Pretty good to me, I know it could be a little smoother but to be honest this project has been taking too long, so it gets a tick from me. And in certain lights, as you'll see in the video, you can't really see the join. :-) Overall Im really please with the look of the expansion port. Especially with how sturdy it is, It has no wobble or flimsy-ness to it.
Time to put it all back together again and get the switches set into place.
And here's how the case and new side expansion looks with everything all built back inside the casing.

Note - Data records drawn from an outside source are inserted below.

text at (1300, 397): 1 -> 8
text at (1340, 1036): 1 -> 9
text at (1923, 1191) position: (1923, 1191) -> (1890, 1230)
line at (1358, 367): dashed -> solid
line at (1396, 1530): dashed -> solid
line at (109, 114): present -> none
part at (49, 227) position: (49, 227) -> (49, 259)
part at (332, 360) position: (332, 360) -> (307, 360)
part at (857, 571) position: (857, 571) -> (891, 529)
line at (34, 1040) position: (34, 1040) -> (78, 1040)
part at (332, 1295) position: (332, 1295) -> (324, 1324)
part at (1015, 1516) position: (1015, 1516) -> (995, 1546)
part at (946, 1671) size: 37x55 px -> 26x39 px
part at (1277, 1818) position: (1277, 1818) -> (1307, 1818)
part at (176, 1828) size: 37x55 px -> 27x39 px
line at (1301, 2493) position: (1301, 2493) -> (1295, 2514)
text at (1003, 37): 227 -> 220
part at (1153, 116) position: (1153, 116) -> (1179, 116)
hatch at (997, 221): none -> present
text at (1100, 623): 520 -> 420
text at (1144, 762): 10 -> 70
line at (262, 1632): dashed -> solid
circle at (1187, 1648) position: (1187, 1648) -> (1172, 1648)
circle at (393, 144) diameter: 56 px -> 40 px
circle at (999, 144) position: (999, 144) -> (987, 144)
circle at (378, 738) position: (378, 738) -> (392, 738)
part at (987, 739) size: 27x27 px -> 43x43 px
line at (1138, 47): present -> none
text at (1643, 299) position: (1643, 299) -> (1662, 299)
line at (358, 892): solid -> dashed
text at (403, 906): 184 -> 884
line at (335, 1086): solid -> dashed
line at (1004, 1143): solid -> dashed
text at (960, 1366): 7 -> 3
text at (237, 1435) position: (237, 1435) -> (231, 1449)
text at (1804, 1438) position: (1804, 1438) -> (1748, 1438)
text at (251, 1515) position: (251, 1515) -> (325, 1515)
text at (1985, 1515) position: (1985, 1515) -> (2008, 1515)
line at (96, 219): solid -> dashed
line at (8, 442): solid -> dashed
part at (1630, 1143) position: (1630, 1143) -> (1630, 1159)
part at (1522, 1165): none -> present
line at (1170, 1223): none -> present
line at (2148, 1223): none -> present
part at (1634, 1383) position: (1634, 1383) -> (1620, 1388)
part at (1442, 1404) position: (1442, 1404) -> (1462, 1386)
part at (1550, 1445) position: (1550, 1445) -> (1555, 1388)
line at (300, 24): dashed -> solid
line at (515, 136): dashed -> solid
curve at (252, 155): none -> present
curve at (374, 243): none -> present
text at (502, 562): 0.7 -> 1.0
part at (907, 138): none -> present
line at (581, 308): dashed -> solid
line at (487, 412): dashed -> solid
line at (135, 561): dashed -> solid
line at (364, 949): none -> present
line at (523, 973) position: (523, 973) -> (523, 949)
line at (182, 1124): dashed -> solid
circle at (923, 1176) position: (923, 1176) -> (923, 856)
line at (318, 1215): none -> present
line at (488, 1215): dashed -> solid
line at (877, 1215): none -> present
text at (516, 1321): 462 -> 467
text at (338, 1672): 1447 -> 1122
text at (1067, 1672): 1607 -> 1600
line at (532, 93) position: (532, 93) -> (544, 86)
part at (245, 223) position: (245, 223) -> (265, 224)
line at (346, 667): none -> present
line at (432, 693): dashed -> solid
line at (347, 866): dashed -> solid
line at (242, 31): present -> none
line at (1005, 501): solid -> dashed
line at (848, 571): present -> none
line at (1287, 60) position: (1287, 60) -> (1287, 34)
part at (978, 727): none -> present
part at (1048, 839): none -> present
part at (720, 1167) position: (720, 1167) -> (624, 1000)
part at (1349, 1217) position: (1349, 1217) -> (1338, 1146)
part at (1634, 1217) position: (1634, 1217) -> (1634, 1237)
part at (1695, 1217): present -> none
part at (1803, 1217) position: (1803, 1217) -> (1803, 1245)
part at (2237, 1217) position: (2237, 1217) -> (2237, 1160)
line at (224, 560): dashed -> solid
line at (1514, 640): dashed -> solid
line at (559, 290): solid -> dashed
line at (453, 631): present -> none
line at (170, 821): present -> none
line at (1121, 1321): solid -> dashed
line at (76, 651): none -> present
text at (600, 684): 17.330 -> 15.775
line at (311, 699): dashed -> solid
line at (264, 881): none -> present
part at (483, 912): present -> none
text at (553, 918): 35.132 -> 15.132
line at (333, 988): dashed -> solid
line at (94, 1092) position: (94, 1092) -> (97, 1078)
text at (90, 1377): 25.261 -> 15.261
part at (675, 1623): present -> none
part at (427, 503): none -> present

Looks pretty sweet I think !!! :-D Im very happy with how it's fitted together, and when its sitting on the table you wouldn't even think there was anything going on underneath the case. A real Street-Sleeper :-D
So, for the finishing touch to this little project. I want it to look stock but I also want it to still show a little hint as to what it is. To achieve this I bought some water-slip decal paper from the internet so that I can make my own "Jamma-drive 2" logo to replace the megadrive 2 logo thats already on the case. To start I measured up the height of the existing logo and got onto illustrator, and with a Sega typeface I layed up my logo. Logo all made to size and its onto the printer to get the water-slip decal printed out. Once its printed you have to spray some Matt Varnish onto the decal to make it waterproof and then onto dunking it in warm water.
And with a little bit of wiggling here is what the finished decal looks like on the case with a megadrive 2 underneath for comparison. :-)
Im super happy with how the whole project turned out. I don't think the case could have come out any better, the waterslip decal really puts the cherry on the cake as it would make you look over the jamma-drive and think its standard but make you do a double take and go "what!?!"
And here are 2 videos I made of the Jamma-drive 2. The first video showing you the insides of the Jamma-drive2, including the overclock repair.
Here is the second part which show's the Jamma-drive 2 playing some games. :-D
Man I'm happy this project is finished now as it was meant to be a nice quick and easy one, but with the RGB problem and then having to figure out the controller pads it dragged on a bit. But the finished 'drive has come out great I think.